Shadow Entitiespreparation shadow entities
In an effort to remove “noise” from your CluedIn data, we have the idea of “Shadow Entities”. A Shadow entity is a record that exists in the datastores but has been flagged as a record that will be hidden from the results in your data access layers of CluedIn. This is based off the “Eventual Connectivity” pattern in that this Shadow Entity may turn into a real Entity when it is exposed to new and more data.
If you find that you are ingesting data and you expect a result to show up in the search catalog (and it does not), chances are it is a Shadow Entity. Shadow Entities are usually constructed from “Unstructured Text” i.e. we have a reference to a Person or Company that is only a “soft” reference.
Shadow Entities are also constructed when the “Eventual Connectivity” patterns constructs an edge to an Entity via an Entity Code and that Entity Code doesn’t not exist in any other data source yet.
The Shadow Entity Center is the User Interface that CluedIn provides in which a Data Steward can manually link Shadow Entities to Entities. The main use-case of this is when we find a “soft” reference to a Person or Company in unstructured text and the Data Steward knows the exact Entity that this can be linked to or merged with.
The idea behind a Shadow Entity is key to our Data Integration Pattern (Eventual Connectivity). Think of it like a placeholder to a reference that doesn’t exist yet - but we think it will in the future.
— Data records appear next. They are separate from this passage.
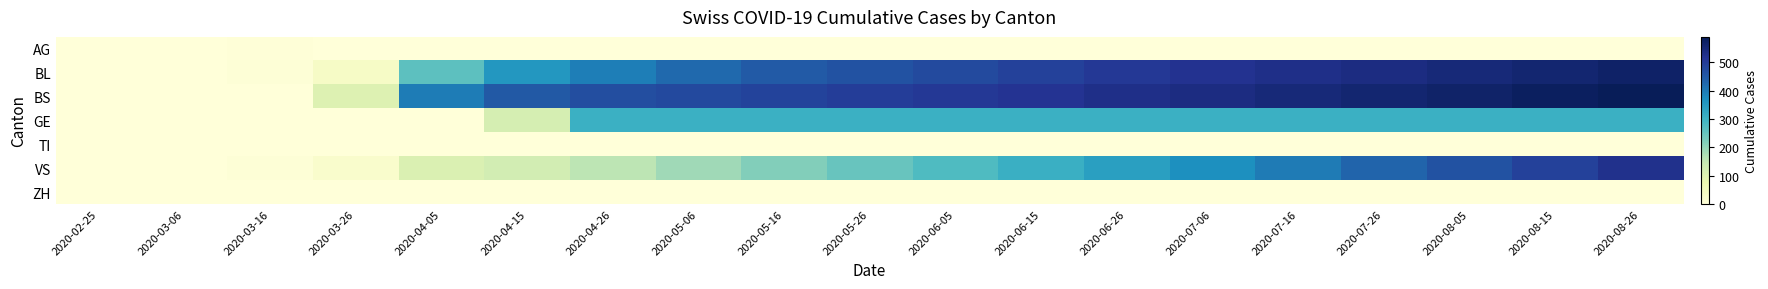

Which has a higher value, 2020-07-26 or 2020-08-05?

2020-07-26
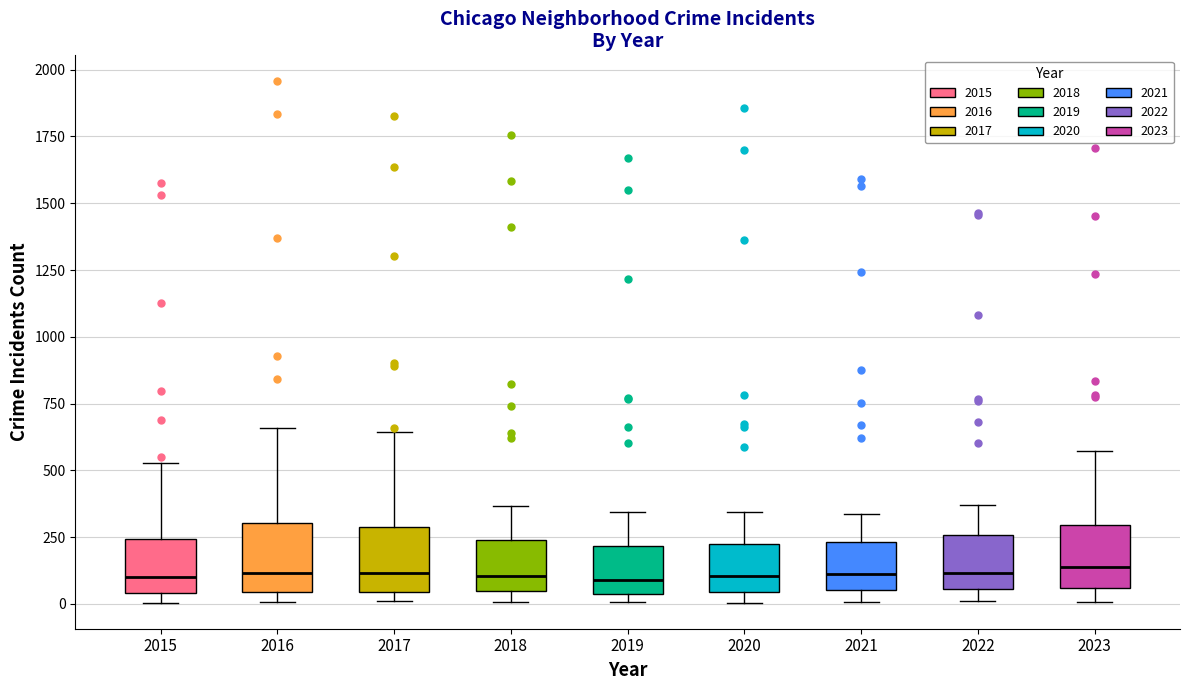

Reading left to right, transcribe this box plot: for each box, give where its median line is, the range the box spans, and where its two whiskers end, as read against the y-axis. The values are not printed on the chart, so give them approximately, as read against the axis.

2015: median 100, box 50 to 250, whiskers 0 to 550
2016: median 100, box 50 to 300, whiskers 0 to 650
2017: median 100, box 50 to 300, whiskers 0 to 650
2018: median 100, box 50 to 250, whiskers 0 to 350
2019: median 100, box 50 to 200, whiskers 0 to 350
2020: median 100, box 50 to 200, whiskers 0 to 350
2021: median 100, box 50 to 250, whiskers 0 to 350
2022: median 100, box 50 to 250, whiskers 0 to 350
2023: median 150, box 50 to 300, whiskers 0 to 550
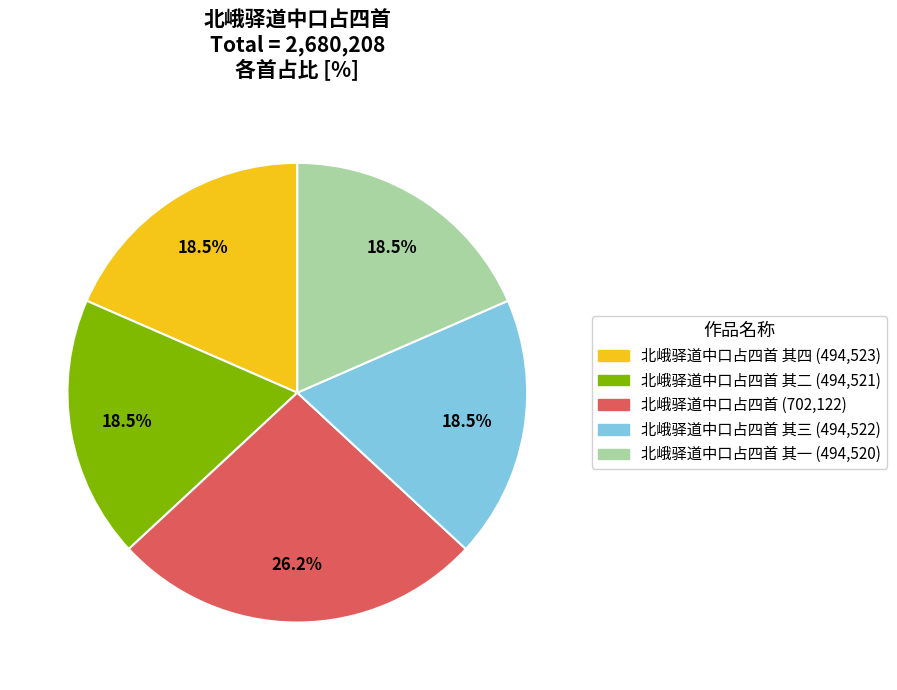

Is there a majority slice in this chart?

No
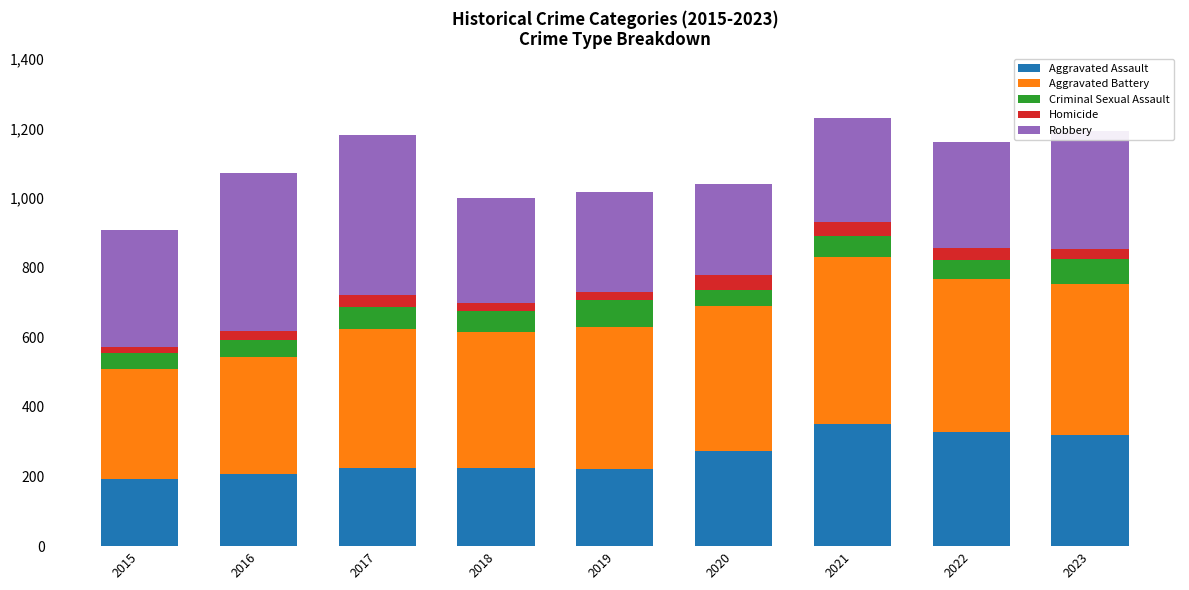

What is the lowest value of the Aggravated Assault series?

194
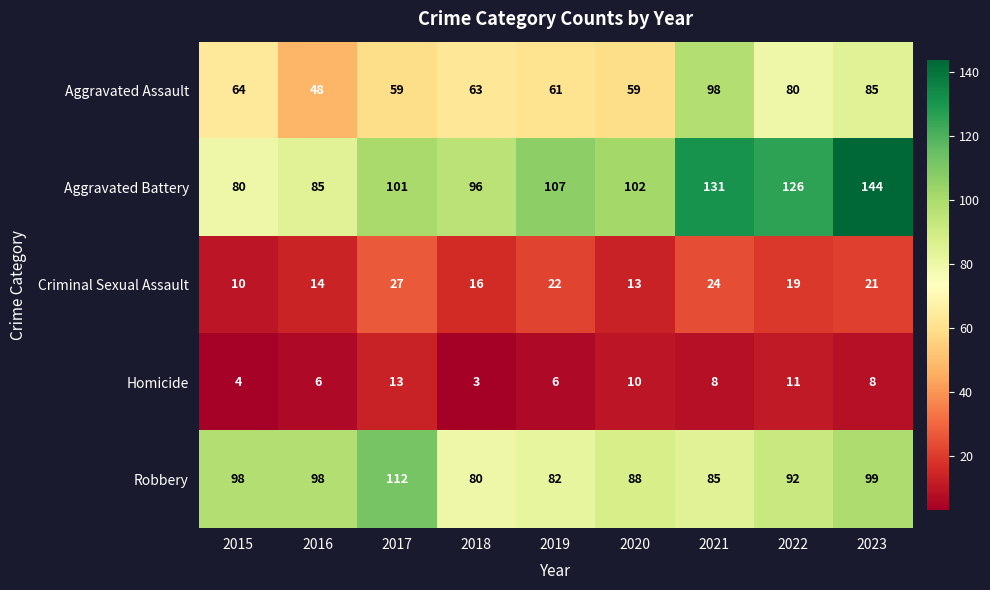

Is it true that Aggravated Assault equals 35 at 2023?

False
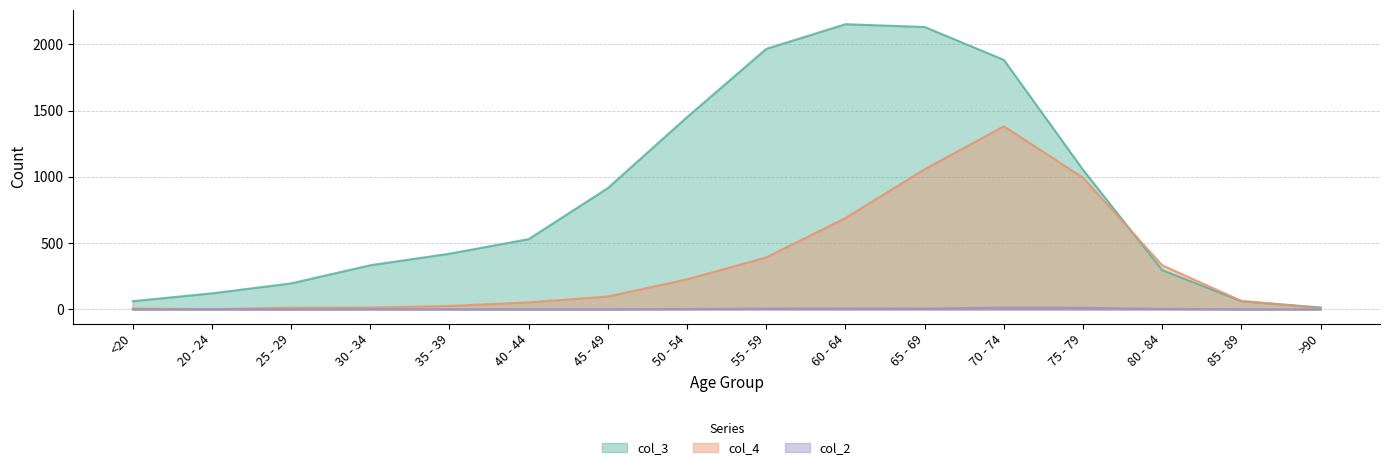

What is the difference between the maximum and minimum values in the col_3 series?

2136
A Shadow Entity is “essentially” an Entity Code reference and hence like an Entity Code it will have a Type, Origin and Id. There are many Shadow Entities that will have an Id such as
1234567 Some Guid 82901848093485 These types of Shadow Entities are not the main focus of this Shadow Entity UI tool. The other types of Shadow Entities that are common are references to People and Companies such as:
Sitecore Tim Ward Timothy Ward email@example.com This could be generated from Crawlers, but a majority of the time it is generated from the NER (Named Entity Recognition) process of processing text to try and attempt to find references to “Objects”. CluedIn currently does this for companies, locations, people and a few other object types.
These will also cause Entity Codes but a special type of Entity Code (name Entity Codes) that doesn’t act as a unique reference to an Object. Hence you will have many of these in an account (especially if you crawl files) and they will rarely be able to find a link or merge with another Entity based off these codes. Because of this, a Data Steward will need to manually link these up.
Imagine the situation where there is a reference to a “Tim Ward” or even a “Tim” in a Word document. It is hard, and in some cases close to impossible to know which Tim or Tim Ward you are referring too. If a human was to read the text and see the context then they might be able to tell or have a good guess - but more importantly if someone that is “close” to the data in the Graph might be better to add context around this “Soft reference”. Even better, if we chose 2 or 3 people that are “close” to the data - that between them they could probably agree on who this “Tim” or “Tim Ward” is.
It might be that these 2 or 3 people are not users of the CluedIn platform and hence they will never have the option of adding context because they don’t have access to CluedIn. Because of this CluedIn will choose the next most relevant people in line that DO have a user account in CluedIn, they will be the ones that are sent the data to label.
In the picture above I can explain what needs to be shown on the screen for this to be useful.
1: General Meta Data on the Shadow Entity reference that is “soft”. 2: The name of the Shadow Entity. 3: The text or content where the Shadow Entity reference was found. 4: A list of REAL Entities that are possible matches to the soft reference (you can only choose one) 5: The ability to go to the next, back or skip.
The UI picture is only a quick “mockup” but as you can imagine it would also be nice to be able to:
1: Click on a real entity and see more details. 2: Click on the “Content” (3) and see more details on that Entity (3) 3: See a Graph/Network of the records that are connected to the Entity (3) and even a Shortest Path between the Shadow Entity (1) and the list of REAL entities (4)
To build the UI you will need to use the following backend endpoints
GET [Route("api/v1/shadow/all")] public async Task Get(string entityType, int page, int take)
This will allow you to page through the Shadow Entities, probably 20 at a time. As you can see you can also filter by entityType e.g. “/Organization” but if you don’t specify one then “/Organization” will be chosen by default.
When you select a record (4) and you want to merge it with the Shadow Entity you will want to use the Entity (4) as the Target and the Shadow Entity as the Source and call the Merge endpoint that already exists in the platform and that is in use on the Search page when you click the “Merge” button.
There is no need for delete endpoints as once the merge is finished, that Shadow Entity will no longer be a shadow Entity. You will also notice that in the GET call that I return the TOTAL amount of Shadow Entitles which allows you to serve the data for a Notification on the homescreen but also know how many records you need to page through to finish.
The final question you might have is “How do I get the content for the Content (2) part of the UI?”
For this, we are using the Highlights that come from Elastic Search to allow you to see where we found a reference to this person. This comes back in the GET response.